Exercises to complete:
(A) Answer these questions about the HPK1 assay abstract, one per line:
(i) Which residue of SLP-76 does HPK1 phosphorylate?
(ii) How many healthy donors supplied the human PBMCs used in the cellular assays?
(iii) What assay was developed to monitor pSLP-76 changes in mouse spleen?
(B) Reproduce word for word the part of the HPK1 assay abstract starting with "Development Of High-throughput" and going on through "JR and Xu H.".
+++ Passage provided
Development Of High-throughput Assays For Evaluation Of Hematopoietic Progenitor Kinase 1 Inhibitors.
Lacey BM, Xu Z, Chai X, Laskey J, Fradera X, Mittal P, Mishra S, Piesvaux J, Saradjian P, Shaffer L, Vassileva G, Gerdt C, Wang Y, Ferguson H, Smith DM, Ballard J, Wells S, Jain R, Mueller U, Addona G, Kariv I, Methot JL, Bittinger M, Ranganath S, McLeod R, Pasternak A, Miller JR and Xu H.
SLAS Discov. 2020:2472555220952071
Hematopoietic progenitor kinase 1 (HPK1), also referred to as mitogen-activated protein kinase kinase kinase kinase 1 (MAP4K1), is a serine/threonine kinase that negatively regulates T-cell signaling by phosphorylating Ser376 of Src homology 2 (SH2) domain-containing leukocyte protein of 76 kDa (SLP-76), a critical mediator of T-cell receptor activation. HPK1 loss of function mouse models demonstrated enhanced immune cell activation and beneficial antitumor activity. To enable discovery and functional characterization of high-affinity small-molecule HPK1 inhibitors, we have established high-throughput biochemical, cell-based, and novel pharmacodynamic (PD) assays. Kinase activity-based time-resolved fluorescence energy transfer (TR-FRET) assays were established as the primary biochemical approach to screen for potent inhibitors and assess selectivity against members of MAP4K and other closely related kinases. A proximal target engagement (TE) assay quantifying pSLP-76 levels as a readout and a distal assay measuring IL-2 secretion as a functional response were established using human peripheral blood mononuclear cells (PBMCs) from two healthy donors. Significant correlations between biochemical and cellular assays as well as excellent correlation between the two donors for the cellular assays were observed. pSLP-76 levels were further used as a PD marker in the preclinical murine model. This effort required the development of a novel ultrasensitive single-molecule array (SiMoA) assay to monitor pSLP-76 changes in mouse spleen.
++++++
+++ Material supplied
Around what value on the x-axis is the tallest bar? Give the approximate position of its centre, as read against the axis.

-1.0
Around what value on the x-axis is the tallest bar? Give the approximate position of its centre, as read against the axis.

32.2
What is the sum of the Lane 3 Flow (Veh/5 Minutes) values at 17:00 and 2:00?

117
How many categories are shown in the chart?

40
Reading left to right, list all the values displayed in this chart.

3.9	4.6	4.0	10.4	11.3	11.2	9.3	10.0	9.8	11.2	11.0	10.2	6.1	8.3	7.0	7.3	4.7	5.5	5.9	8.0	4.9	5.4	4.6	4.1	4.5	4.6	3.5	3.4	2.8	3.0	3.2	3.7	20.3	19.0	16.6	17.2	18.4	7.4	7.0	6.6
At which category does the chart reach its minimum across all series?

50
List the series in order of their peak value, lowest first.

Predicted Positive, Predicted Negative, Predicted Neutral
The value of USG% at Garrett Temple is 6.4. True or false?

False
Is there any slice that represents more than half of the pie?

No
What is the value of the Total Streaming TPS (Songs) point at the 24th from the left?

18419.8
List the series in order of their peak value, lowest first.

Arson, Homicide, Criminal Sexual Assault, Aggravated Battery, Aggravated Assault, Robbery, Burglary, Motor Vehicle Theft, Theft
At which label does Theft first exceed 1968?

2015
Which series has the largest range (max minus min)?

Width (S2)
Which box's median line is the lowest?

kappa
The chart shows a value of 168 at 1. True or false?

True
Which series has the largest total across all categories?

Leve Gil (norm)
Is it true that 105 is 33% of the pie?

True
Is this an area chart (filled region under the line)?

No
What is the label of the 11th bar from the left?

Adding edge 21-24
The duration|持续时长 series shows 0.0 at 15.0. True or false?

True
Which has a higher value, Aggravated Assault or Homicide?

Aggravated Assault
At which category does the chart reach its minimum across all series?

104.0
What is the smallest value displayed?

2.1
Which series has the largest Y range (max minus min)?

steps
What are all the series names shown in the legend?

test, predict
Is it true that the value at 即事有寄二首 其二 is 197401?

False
++++++
Completed exercise:
(A)
(i) Ser376
(ii) Two
(iii) A novel ultrasensitive single-molecule array (SiMoA) assay

(B)
Development Of High-throughput Assays For Evaluation Of Hematopoietic Progenitor Kinase 1 Inhibitors.
Lacey BM, Xu Z, Chai X, Laskey J, Fradera X, Mittal P, Mishra S, Piesvaux J, Saradjian P, Shaffer L, Vassileva G, Gerdt C, Wang Y, Ferguson H, Smith DM, Ballard J, Wells S, Jain R, Mueller U, Addona G, Kariv I, Methot JL, Bittinger M, Ranganath S, McLeod R, Pasternak A, Miller JR and Xu H.